The main function you define is in fact wrapped by runMainIO defined in GHC.TopHandler (this is further confirmed by looking at TcRnDriver.lhs):
-- | 'runMainIO' is wrapped around 'Main.main' (or whatever main is
-- called in the program). It catches otherwise uncaught exceptions,
-- and also flushes stdout\/stderr before exiting.
runMainIO :: IO a -> IO a
runMainIO main =
do
main_thread_id <- myThreadId
weak_tid <- mkWeakThreadId main_thread_id
install_interrupt_handler $ do
m <- deRefWeak weak_tid
case m of
Nothing -> return ()
Just tid -> throwTo tid (toException UserInterrupt)
a <- main
cleanUp
return a
`catch`
topHandler
And install_interrupt_handler is defined as:
install_interrupt_handler :: IO () -> IO ()
#ifdef mingw32_HOST_OS
install_interrupt_handler handler = do
_ <- GHC.ConsoleHandler.installHandler $
Catch $ \event ->
case event of
ControlC -> handler
Break -> handler
Close -> handler
_ -> return ()
return ()
#else
#include "rts/Signals.h"
-- specialised version of System.Posix.Signals.installHandler, which
-- isn't available here.
install_interrupt_handler handler = do
let sig = CONST_SIGINT :: CInt
_ <- setHandler sig (Just (const handler, toDyn handler))
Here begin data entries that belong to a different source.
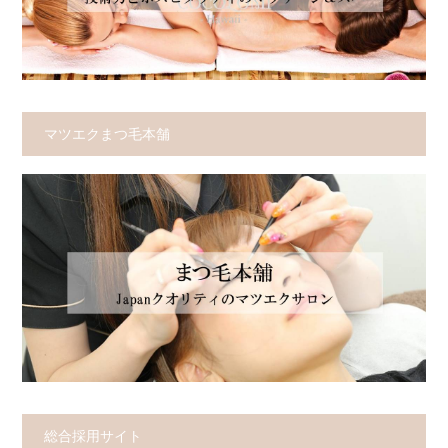
マツエクまつ毛本舗
総合採用サイト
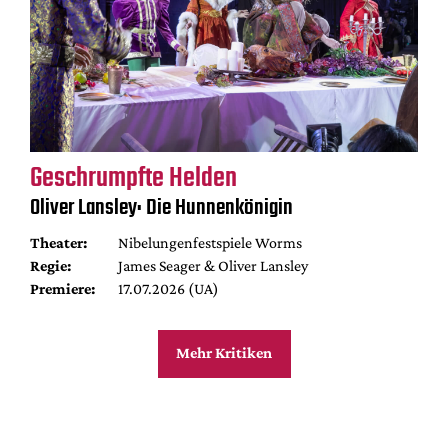
Geschrumpfte Helden
Oliver Lansley: Die Hunnenkönigin
Theater:
Nibelungenfestspiele Worms
Regie:
James Seager & Oliver Lansley
Premiere:
17.07.2026 (UA)
Mehr Kritiken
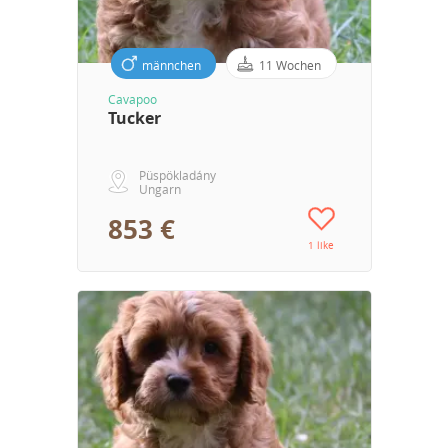
männchen
11 Wochen
Cavapoo
Tucker
Püspökladány
Ungarn
853 €
1 like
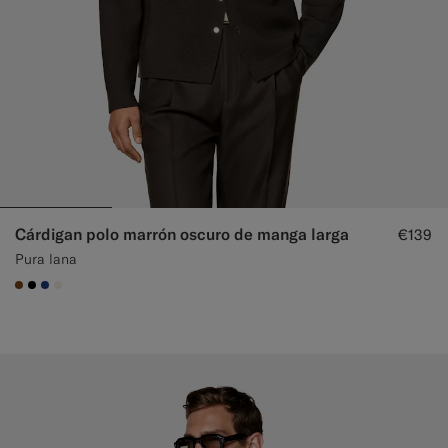
Cárdigan polo marrón oscuro de manga larga
€139
Pura lana
#76471B
#000000
#1C3D7A
#F1EFE8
_ <- stg_sig_install sig STG_SIG_RST nullPtr
-- STG_SIG_RST: the second ^C kills us for real, just in case the
-- RTS or program is unresponsive.
return ()
On Linux, stg_sig_install is a C function that calls out to sigaction. The parameter STG_SIG_RST is translated to SA_RESETHAND. On Windows, things are done differently, which probably explains ja's observation.
The most reliable solution for me (at least on Linux), has been to install a signal handler using System.Posix.Signals. I was hoping for a solution that would not require this, but the real reason I posted the question was that I wanted to know why GHC behaved the way it did. As explained on #haskell, a likely explanation is that GHC behaves this way so that the user can always Control-C an application if it hangs. Still, it would be nice if GHC provided a way to affect this behavior without the somewhat lower-level method that we resorted to :).